To do ::
- 1) Reproduce the garden journal passage that begins at the words "Hose Quality" and ends after "74 degrees F.", putting "ditch bosses" in place of "mayordomos".
- 2) According to the garden journal entry, what was the week's low temperature?
- 3) Pick up the garden journal entry after its final sentence and continue it.

Sunday, April 01, 2018

Hose Quality


Weather: Sun angles continue their vernal progression. Instead of coming into my eyes in the morning, the rays are coming in the back of the house under the 12' porch roof in the afternoon. When they stopped bothering me at my desk, the rochea stopped blooming on the eastern porch, and the moss rose began putting out rose-colored flowers.

It was a cold, dry winter. Apparently, the lack of snow meant whatever moisture fell drained immediately into Santa Cruz lake. As a result, the acequias are opening early this year to relieve the dam. The managers hope the water will last until July, and with some rain, into August. Farmers, of course, are asking their mayordomos if its safe to plant this year. [1]

Last rain: 3/27. Week’s low: 23 degrees F. Week’s high: 74 degrees F.

What’s blooming in the area: Apricots, peaches, pear, Bradford pear, purple leaf plum, forsythia, crane’s bill, dandelion. Male cottonwood dropping seed clusters.

What’s reviving: Flowering crab apple, Siberian elms, cheese at post office, violets, Jupiter’s beard, pink evening primrose, oriental poppy, broom snakeweed, needle grass. Among the roses, Betty Prior, Doctor Huey, Dorothy Perkins, Jeannne Lajoie, and Olympiad have new leaves.

Animal sightings: Sidewalk ants are back. A rabbit has been feeding on native plants; it left droppings on the cement block path I had cleared the day before. Bees appeared with the peach flowers; they weren’t out for the apricots. Saw a gecko scrambling over leaves under the peach yesterday.

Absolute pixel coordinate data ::

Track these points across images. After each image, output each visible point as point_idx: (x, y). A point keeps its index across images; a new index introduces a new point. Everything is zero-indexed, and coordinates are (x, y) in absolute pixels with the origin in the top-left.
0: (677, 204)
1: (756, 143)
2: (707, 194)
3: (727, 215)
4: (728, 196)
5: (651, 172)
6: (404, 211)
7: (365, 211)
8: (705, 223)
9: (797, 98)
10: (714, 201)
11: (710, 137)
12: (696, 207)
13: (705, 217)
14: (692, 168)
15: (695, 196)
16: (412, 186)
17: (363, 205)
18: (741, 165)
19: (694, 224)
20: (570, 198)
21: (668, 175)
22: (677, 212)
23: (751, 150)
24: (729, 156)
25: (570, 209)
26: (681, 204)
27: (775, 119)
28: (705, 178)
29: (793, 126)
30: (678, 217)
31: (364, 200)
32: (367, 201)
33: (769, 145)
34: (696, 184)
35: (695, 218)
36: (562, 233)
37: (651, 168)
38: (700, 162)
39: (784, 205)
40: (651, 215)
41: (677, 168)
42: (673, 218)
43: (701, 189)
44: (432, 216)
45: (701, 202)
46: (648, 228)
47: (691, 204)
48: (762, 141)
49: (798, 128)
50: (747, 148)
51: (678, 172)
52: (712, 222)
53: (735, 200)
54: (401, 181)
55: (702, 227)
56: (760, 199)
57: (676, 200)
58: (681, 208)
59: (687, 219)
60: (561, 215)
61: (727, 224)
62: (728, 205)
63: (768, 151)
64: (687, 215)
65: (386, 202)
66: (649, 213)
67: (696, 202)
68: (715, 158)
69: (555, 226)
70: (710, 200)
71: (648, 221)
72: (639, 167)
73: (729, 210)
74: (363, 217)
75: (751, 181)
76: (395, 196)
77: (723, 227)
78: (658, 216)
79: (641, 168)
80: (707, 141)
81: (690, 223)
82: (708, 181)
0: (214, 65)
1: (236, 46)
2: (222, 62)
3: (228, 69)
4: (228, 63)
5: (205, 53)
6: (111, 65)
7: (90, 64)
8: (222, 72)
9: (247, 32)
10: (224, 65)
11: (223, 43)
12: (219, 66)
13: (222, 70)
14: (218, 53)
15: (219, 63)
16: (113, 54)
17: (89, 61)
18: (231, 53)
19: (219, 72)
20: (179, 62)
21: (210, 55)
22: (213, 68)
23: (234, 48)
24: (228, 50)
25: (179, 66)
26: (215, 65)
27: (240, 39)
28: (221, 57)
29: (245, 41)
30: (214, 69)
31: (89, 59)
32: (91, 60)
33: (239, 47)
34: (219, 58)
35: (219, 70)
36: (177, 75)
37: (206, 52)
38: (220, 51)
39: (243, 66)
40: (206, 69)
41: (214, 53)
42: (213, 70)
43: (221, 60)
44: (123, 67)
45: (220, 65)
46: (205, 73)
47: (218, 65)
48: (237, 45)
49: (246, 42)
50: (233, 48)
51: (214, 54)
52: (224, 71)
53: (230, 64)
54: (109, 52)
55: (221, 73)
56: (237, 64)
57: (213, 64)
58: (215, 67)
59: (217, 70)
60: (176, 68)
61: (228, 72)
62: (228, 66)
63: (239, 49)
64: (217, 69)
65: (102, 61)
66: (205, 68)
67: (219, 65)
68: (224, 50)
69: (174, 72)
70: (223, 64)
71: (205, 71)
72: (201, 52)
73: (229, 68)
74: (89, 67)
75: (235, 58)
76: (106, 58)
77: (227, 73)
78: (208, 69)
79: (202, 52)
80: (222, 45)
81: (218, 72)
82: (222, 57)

Answers per task ::
- 1)
Hose Quality


Weather: Sun angles continue their vernal progression. Instead of coming into my eyes in the morning, the rays are coming in the back of the house under the 12' porch roof in the afternoon. When they stopped bothering me at my desk, the rochea stopped blooming on the eastern porch, and the moss rose began putting out rose-colored flowers.

It was a cold, dry winter. Apparently, the lack of snow meant whatever moisture fell drained immediately into Santa Cruz lake. As a result, the acequias are opening early this year to relieve the dam. The managers hope the water will last until July, and with some rain, into August. Farmers, of course, are asking their ditch bosses if its safe to plant this year. [1]

Last rain: 3/27. Week’s low: 23 degrees F. Week’s high: 74 degrees F.

- 2) 23 degrees F

- 3)
I uncovered a worm when I was planting raspberries. I’m not sure if worms are common in grasslands, so I took that as a sign the place I was planting would be nurturing.

Tasks: Nurseries love to ship their plants as early as possible. Last Sunday I had to plant some bare root raspberries. The first problem was the other plants in the area where they were going hadn’t broken ground yet, so I didn’t know where they could go. The second challenge was the area was in the shade, and the soaker hose had ice in its lines, so I couldn’t get water into the ground. I fell back on my usual trick when I need a lot of water in a single place. I ran the rotary sprinkler that has a limited spray area. The ice in the lines apparently caused pressure problems or flow irregularities that then overwhelmed the frost free hydrant. Because of the hydrant problem, I didn’t actually get the raspberries into the ground until Thursday.


Weekly update: Since the election of Ronald Regan as president, the use of inflation as a negative measure of the economy has led manufactures to maintain prices by lowering costs, first by transferring production to third-world countries, and then in reducing quality. Even so, routine garden hoses that used to cost about four dollars are going for eighteen this year.

The first obvious change they made was substituting plastic for metal fittings. The problem wasn’t simply that the plastic would break when I tried to attach it to another hose. The worse problem came when I had attached a plastic end to a metal coupling and later needed to remove it. The two materials expand and contract at different rates, and the plastic would often destroy the metal part. Then, I had to replace not one, but two hoses, or a hose and a valve.


This year I noticed more of the hoses for sale had metal parts, but last year most were plastic. That’s because the manufacturers have found a new way to lower costs. They’ve change the chemistry of the "rubber."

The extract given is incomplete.